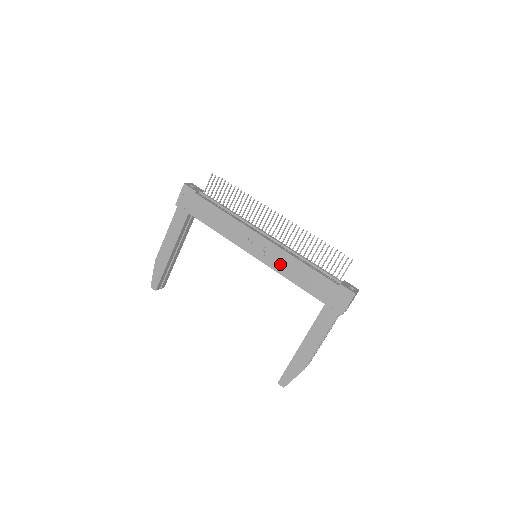
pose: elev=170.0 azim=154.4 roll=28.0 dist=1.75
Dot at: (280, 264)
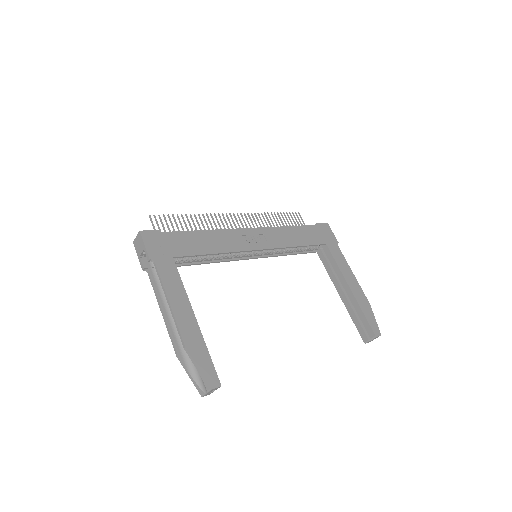
Dot at: (280, 239)
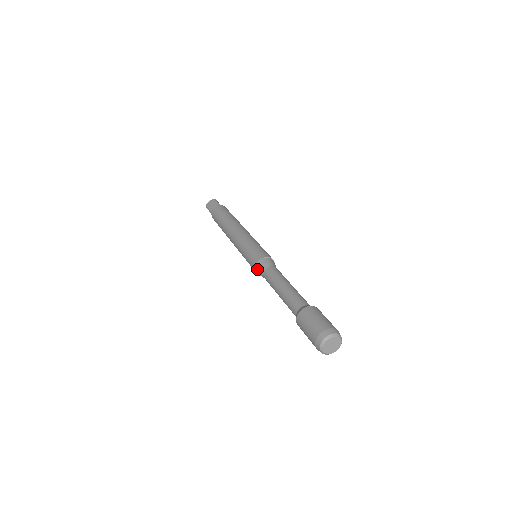
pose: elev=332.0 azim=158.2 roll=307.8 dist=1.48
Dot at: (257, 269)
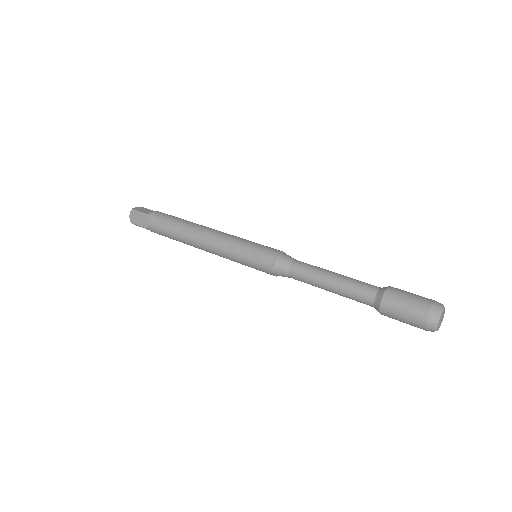
Dot at: (279, 260)
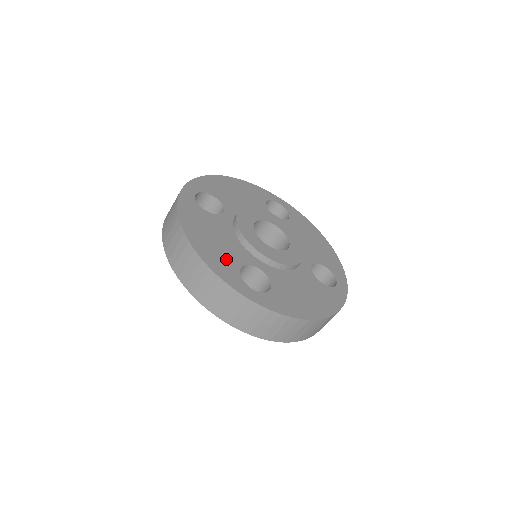
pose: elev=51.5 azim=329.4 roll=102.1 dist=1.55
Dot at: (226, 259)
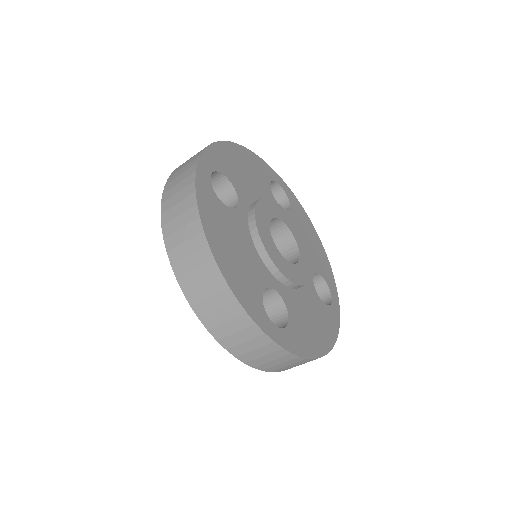
Dot at: (249, 282)
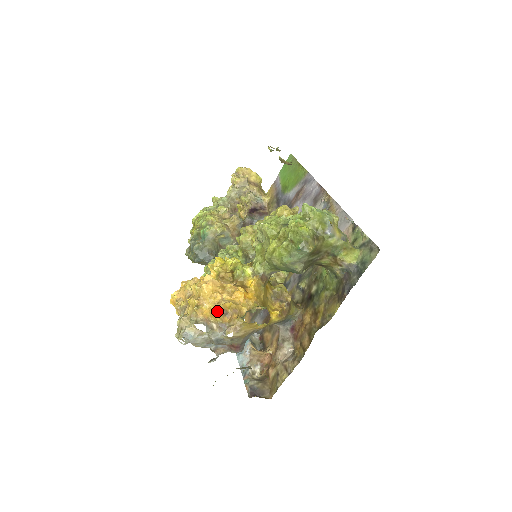
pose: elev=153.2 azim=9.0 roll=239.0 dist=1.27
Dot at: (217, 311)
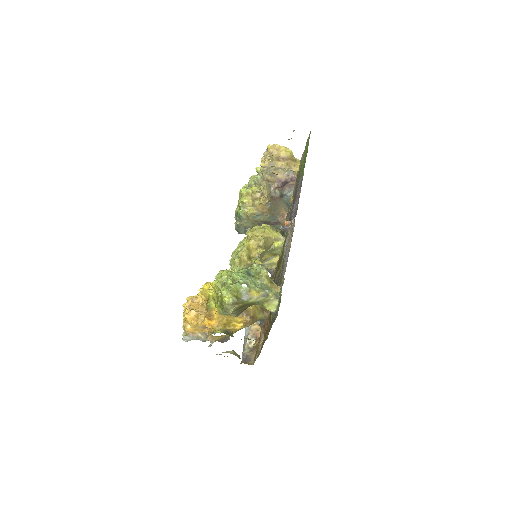
Dot at: (198, 328)
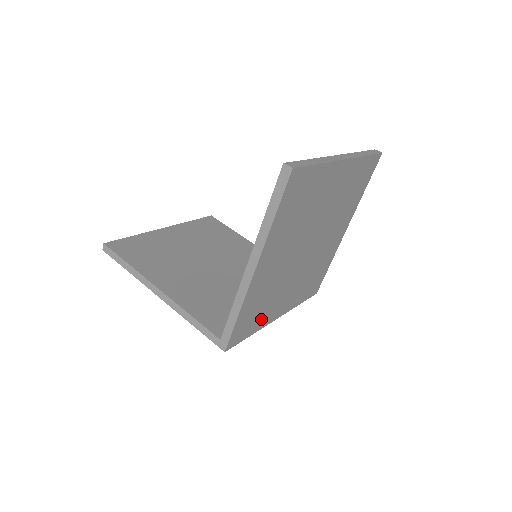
# # #
__Objective__
Rewrite the listing above as a numbered list, one line per item, with no blank lines, and leave out the pictures.

__The solution__
1. pose: elev=170.0 azim=154.4 roll=28.0 dist=1.75
2. Dot at: (280, 264)
3. Dot at: (280, 239)
4. pose: elev=332.0 azim=158.2 roll=307.8 dist=1.48
5. Dot at: (257, 269)
6. Dot at: (279, 260)
7. pose: elev=51.5 azim=329.4 roll=102.1 dist=1.55
8. Dot at: (226, 259)
9. Dot at: (249, 282)
10. pose: elev=153.2 azim=9.0 roll=239.0 dist=1.27
11. Dot at: (217, 311)
12. Dot at: (198, 328)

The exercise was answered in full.